Cause: Timing conflicts, and unexpected behaviour of
aria-life=”assertive”
Solution: Only use
aria-live=”polite”
, enforce timing of actions so that focus change occurs, then after a delay (25ms) the aria-live
text is changed. This gets the screen-reader to start reading the new focus text, then see the announcement, which it will read out after it’s done reading the elementNVDA and partial/atomic announcements
When using
aria-live
you can optionally use aria-atomic=”true|false”
. True will cause the entire text to be read out, false (the default) will only be the changed text. NVDA was reading out weird parts of the changes when non-atomic (eg: “Proficient” to “Partially Proficient” was read as “artially P”). When atmoic, it would occasionally read the whole text four times.
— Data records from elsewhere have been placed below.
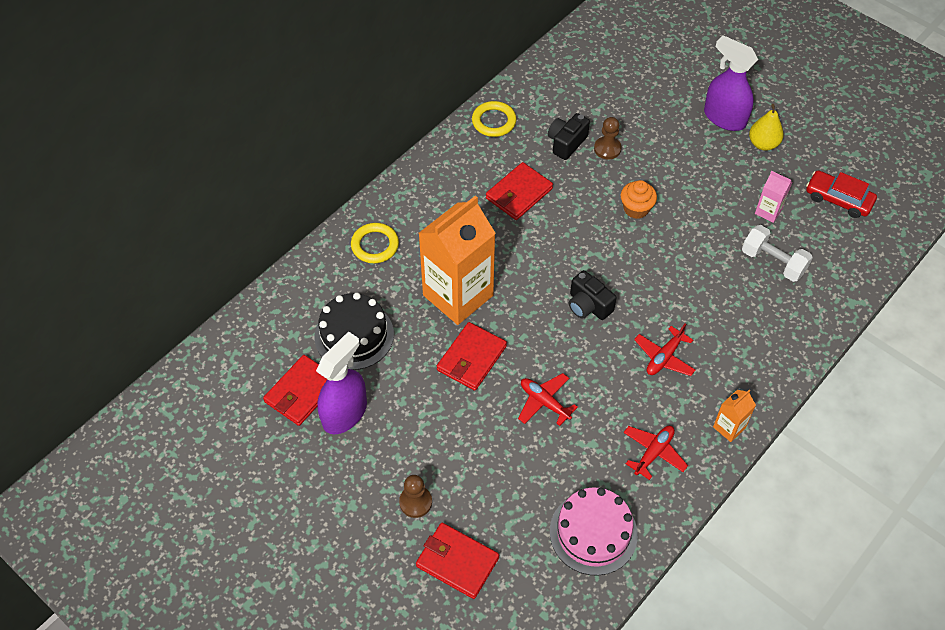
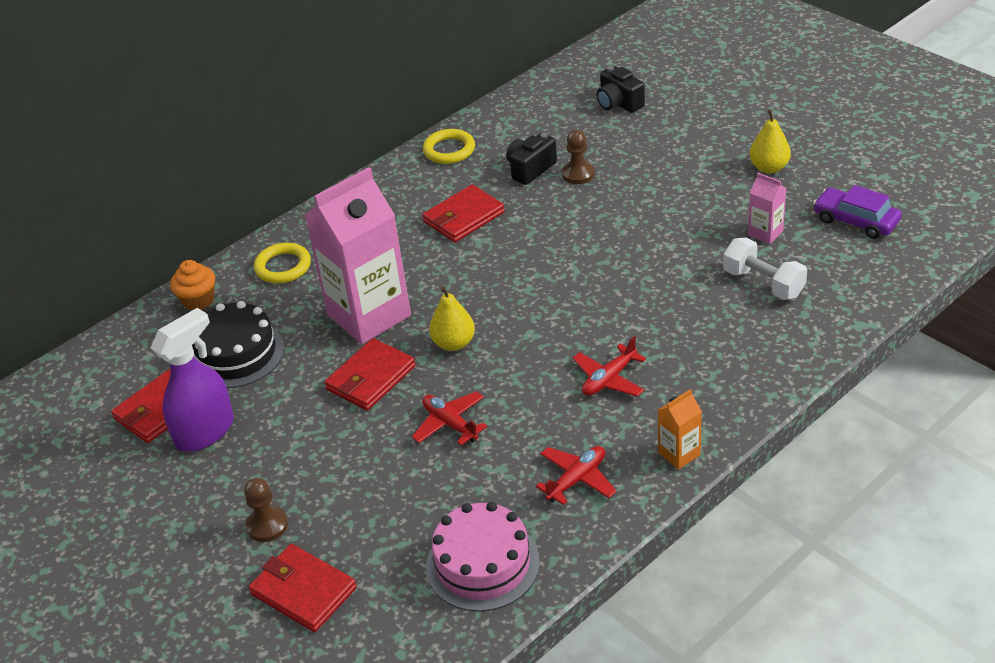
camera: 10 degrees right, 15 degrees down
(458, 295) = (369, 315): orange carton -> pink carton
(533, 323) = (454, 343): none -> yellow pear
(588, 305) = (524, 326): black camera -> black camera (619, 103)
(636, 209) = (602, 231): orange cupcake -> orange cupcake (198, 300)
(724, 118) = (725, 144): purple spray bottle -> none
(838, 199) = (856, 221): red car -> purple car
Cause: Parts of the text changing, rather than the entire text changing at once
Solution: Used a directive to emulate atomic changes that clears the text, then adds the new text a moment later. This directive made announcements in general much easier later on.
Tips & Tricks
-
Pay attention to focus
-
Where is it? Where should it be? Does it make sense?
-
Does the order make sense?
-
Should what you’re focusing on really be able to receive focus?
-
Is everything that should be focusable, focusable?
-
When removing an element, always make sure focus is moved elsewhere
-
Know the difference between DOM, Semantic, and Visual order
-
Or, as W3C calls it, a Meaningful Sequence
-
Have appropriate labels & descriptions
-
Include descriptions/summaries for non-sighted users that describe complicated elements
-
Use
title
,aria-label
,aria-labelledby
,aria-describedby
,<label>
,<legend>
, or other appropriate tags & attributes to provide further or alternate text for items on the page -
Be succinct in your messages and details
-
The longer the text being read out, the quicker your user will get bored and tell their screen reader to shut up
-
The more time someone has to spend listening to what you wrote, the less time they’ll have to get work done
-
Use native HTML elements whenever possible (eg: use a real radio button)
-
Native HTML controls have a lot of roles and semantics that make them just work
-
Custom-made controls will have to recreate everything native HTML elements do
-
Use the Mozilla Developer Network (MDN) site when you’re looking up HTML, CSS, or JavaScript documentation
-
Much better, more accurate, and more thorough reference than that other site that makes you think they’re with the W3C
-
When googling anything, use “MDN {what you’re looking for}”
-
Use label elements for your form controls
-
Make your page accessible from the beginning
-
Don’t try to add it later. It’s not going to work
-
Make it part of your original design
Conclusion
There’s a lot you can do to make your page accessible, both to mouse, keyboard-only, screen-reader users, and more. The W3C’s WAI-ARIA specifications detail a lot of what you should do, and they’ve release a nice WAI-ARIA Authoring Practices guide to help you out. I suggest anyone who’s looking to do web development at least skim the specs and practices, as you’ll learn a lot.
The biggest things I learned from all of this is to consider accessibility as part of your basic design. Don’t leave it until the end of your project and hope it’ll just work. It may not be easy, or even possible, to make a perfect experience, but it’s worthwhile. While some changes may only benefit a small subset of your users, others will benefit all your users.